On "Thick Description"

Read, Dwight ANTHRO (Read@ANTHRO.SSCNET.UCLA.EDU)
Mon, 10 Jan 1994 10:46:00 PST

McCreery writes (12/15):
"... most anthropologist proceed instead by assuming "meaning" in what their
informants do and say. .... Where then is meaning located? The
"mentalist" view says that it's place is inside human minds, but if
minds are distinct from behavior, then how do we get from one to
another. Now we're caught on the other horn of Cartesian dualism....The
problem ...is that we don't have the same
kind of clearly defined criteria for assessing attributions of meaning that
we have for evaluating experiments or rejecting the null hypothesis when
we've done the statistical sampling right. Developing those criteria? Now
that's an interesing problem."

Our brains have the capacity to evaluate sensory inputs
(sounce, visual, etc.) in a way that allows constructs to be
built up from sensory input that are not inherent in the form of the input;
e.g., we see objects, hear coherent sounds etc.
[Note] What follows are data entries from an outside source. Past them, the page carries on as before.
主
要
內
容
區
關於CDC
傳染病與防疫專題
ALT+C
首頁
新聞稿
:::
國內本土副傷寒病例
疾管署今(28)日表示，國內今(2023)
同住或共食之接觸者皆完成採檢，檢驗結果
We share this capacity with
other animals. We also have the capacity to process these constructs at a
qualitatively more complex level that we associate with language, meaning,
etc. How our brain is capable of doing this is unknown. Either it IS a
capcaity of the brain itself (hence dualism is false) or it comes from
without, which is the essence of the dualist position as I understand it.
The dualist position thus begins by positing a property ("the mind") that is
not part of the physical universe, hence outside of scientific inquiry. Thus
a fundamental bifurcation is: Whether we understand how the brain operates or
not, are the properties that we associate with "mind" merely phenomena (or
epiphenomena) of the brain, or does it require the brain plus something more?
In StarTrek, Data has all of the mental capacity of humans, but lacks
emotion--which is anotehr way of saying that we are more than the mental
capacity of our brains. But is that the case? If we accept the proposition
that we are the product of evolution as a natural process, then the dualist
position is thereby rejected and whatever it is that we can do, it is the
product of our brain, hence potentially understandable. McCreery correctly
points to both the issue of what constitutes meaning and how do we assess any
putative claim that we have correctly assessed the "meaning" of any
particular instance as central issues. Perhaps our brain does operate in a
manner too complex for us to understand; perhaps not. In either case,
greater understanding will not arise through rejection of scientific
methodology understood as a system of argumentation following certain canons
for the acceptance of claims as have veracity.